Karl Hess, former speechwriter for Barry Goldwater, in 1969:

There is no operating movement in the world today that is based upon a libertarian philosophy. If there were, it would be in the anomalous position of using political power to abolish political power. (emphasis mine)


Me in the middle of a rant against the Kelo ruling and its implications:

Notice that these days big businesses don't operate like you'd think they would? They don't simply buy land and build, or buy property directly, and then open up shop, oh no. State and city governments have to give them all types of incentives and loopholes to lure them in, they practically have to PAY these people to expand their business there now! And these aren't just fly-by-night operations we're talking about, some are rather large and wealthy corporations with plenty of money to shop around like the rest of us. What changed?

GOVERNMENT did, that's what. (emphasis added)


Hess, again in 1969:

Big business in America today and for some years has been openly at war with competition and, thus, at war with laissez-faire capitalism. Big business supports a form of state capitalism in which government and big business act as partners....

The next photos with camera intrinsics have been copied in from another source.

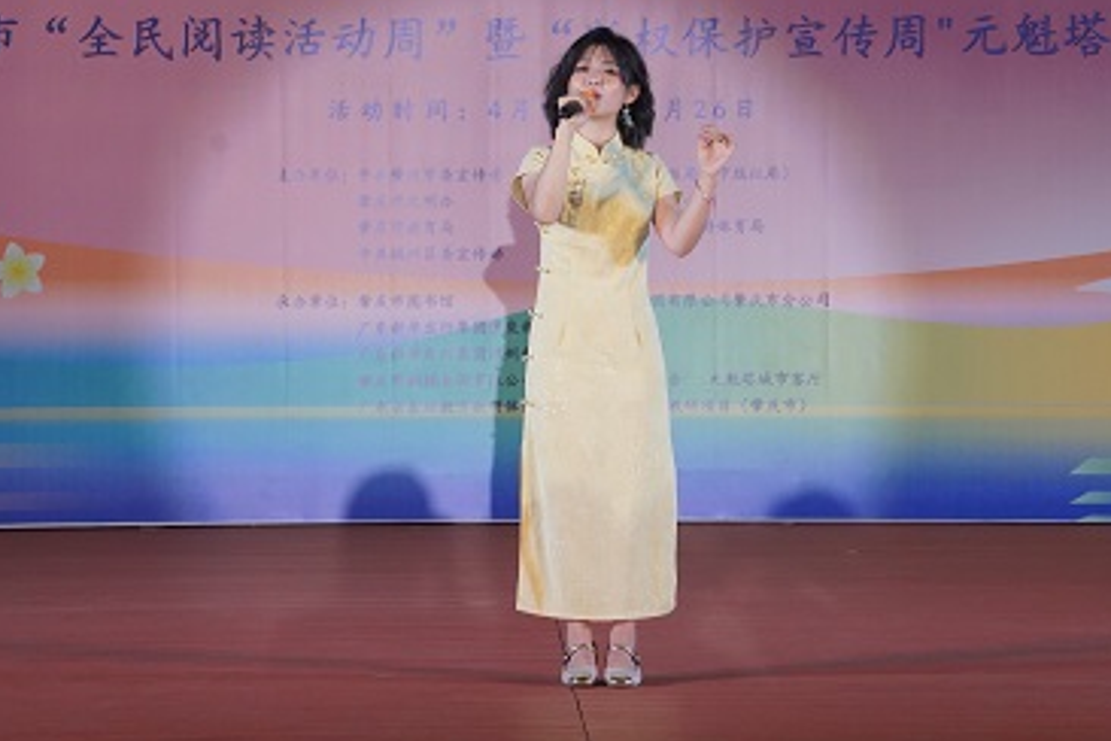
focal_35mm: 161
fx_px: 4968
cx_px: 528
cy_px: 317
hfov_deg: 12.8
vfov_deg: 8.5
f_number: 7.1
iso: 6400
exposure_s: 1/640
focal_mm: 118
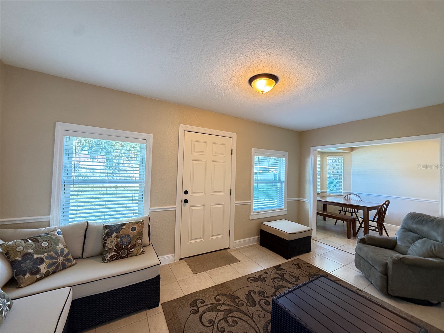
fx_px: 180
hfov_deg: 102.1
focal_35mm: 14
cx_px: 222
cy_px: 166
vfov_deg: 85.7
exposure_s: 1/60
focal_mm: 2.22
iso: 400
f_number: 2.2
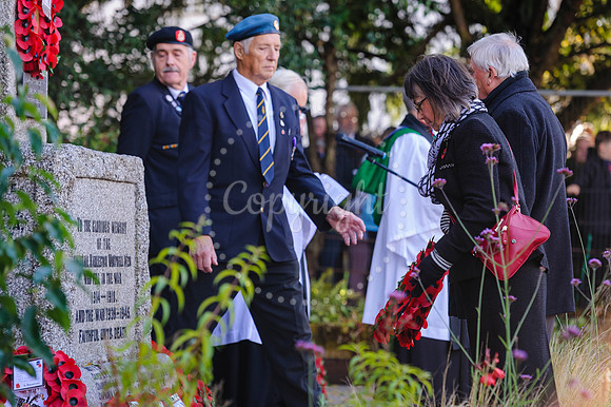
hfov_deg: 12.9
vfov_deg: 8.6
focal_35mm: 159
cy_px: 204
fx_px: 2697
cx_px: 347
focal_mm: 140
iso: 800
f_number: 4.8
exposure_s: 1/500
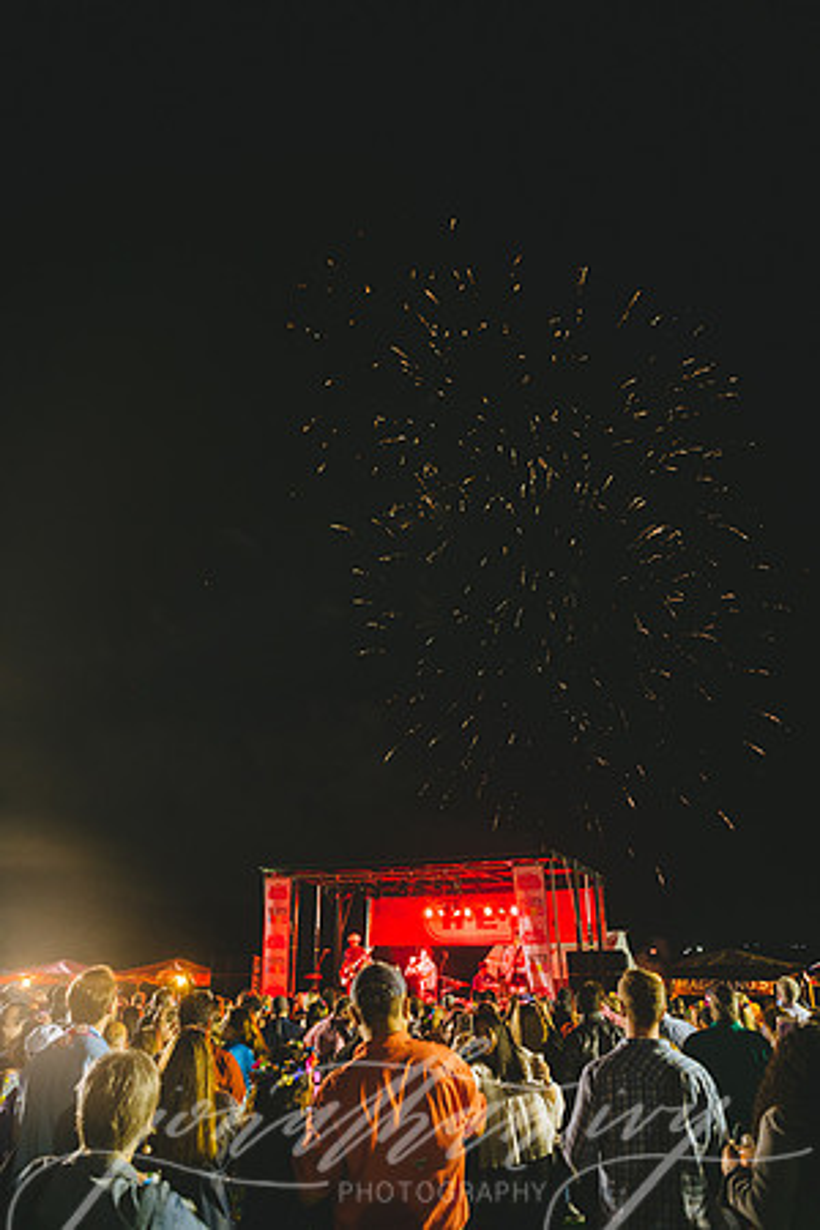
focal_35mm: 24
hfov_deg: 53.1
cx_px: 410
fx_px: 820
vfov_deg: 73.7
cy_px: 615
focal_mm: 24
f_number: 2.8
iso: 640
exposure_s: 1/60
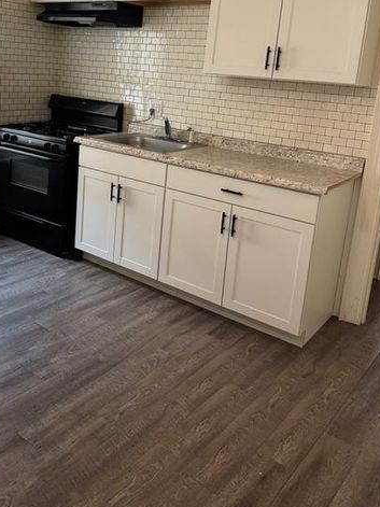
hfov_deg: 41.1
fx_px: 498
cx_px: 121
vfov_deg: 52.9
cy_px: 167
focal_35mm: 34
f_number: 1.78
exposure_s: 1/60
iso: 200
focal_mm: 6.76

The left's attack on corporate capitalism is, when examined, an attack on economic forms possible only in collusion between authoritarian government and bureaucratized, nonentrepreneurial business. (emphasis added)


I know what you're thinking: "yeah, so you agree with some of his conclusions, so?"

This is so: I had no idea who this guy was until now. Never heard of him, never read any of his work, dude just now came to my attention as having ever existed.

I guess this is a case of what you might call "trickle-down philosophy"...

Sunday, August 21, 2005

Our royal pain

Some bits on Frank Porretto's Sunday Rumination got me to thinking:

Let's be candid about our electoral motivations. We don't go to the polls every four years to elect a president. Not any more, at least. We go to the polls to anoint a king.

"How can he say that?" I hear you cry. Simple: it's true. It's not that the president has the unlimited authority of an absolute monarch. Nor, if we were questioned on the matter, would most Americans advocate giving it to him. We elevate him to his office in the hopes that he'll prove to be a Solomon or an Aragorn: a paragon of justice, courage, and virtue, worthy of more than obedience out of fear...worthy of something approaching veneration.

We haven't had many presidents of that stature. In today's world, such men are quite rare; the assumptions and attitudes of our era are hostile to the conditions required to produce them. But were a modern Marcus Aurelius to present himself to us, many would be the voices raised to urge him to close down the rest of Washington and rule by personal decree....


So this is where we have come to. Our expectations of government are so vast we want more than the humble soul merely doing a temporary public service, to soon return to his plow as if nothing had changed. We expect a king, despite our political system being originally designed to assume that no one is worthy of being one. We ignore policy in favor of character, despite having no way whatsoever to tell whether or not the character we are actively shown is who the person really is, as well as very little possibility of encountering that character even if it were there...

Combine that with not realizing that there is a difference between the interests of "the country" & the individual interests of the ones within it, and we're asking for what can never be done. Inevitably such a ruler would have to do something that would steamroll another person, and frequently.

I don't know about anyone else, but this gradually moves me to feel that we're asking the wrong question. Perhaps we should shift our focus to explaining to the rest of the public why expecting so much in the first place is ridiculous. It's no wonder we don't accomplish much electorally: they want someone who convinces them they can be trusted with endless power, we come right out the gate saying we don't even want power. Here in the US, modern democratic (the sentiment, not the party) impulses are the legs overbearing authority stands on, time to get chopping.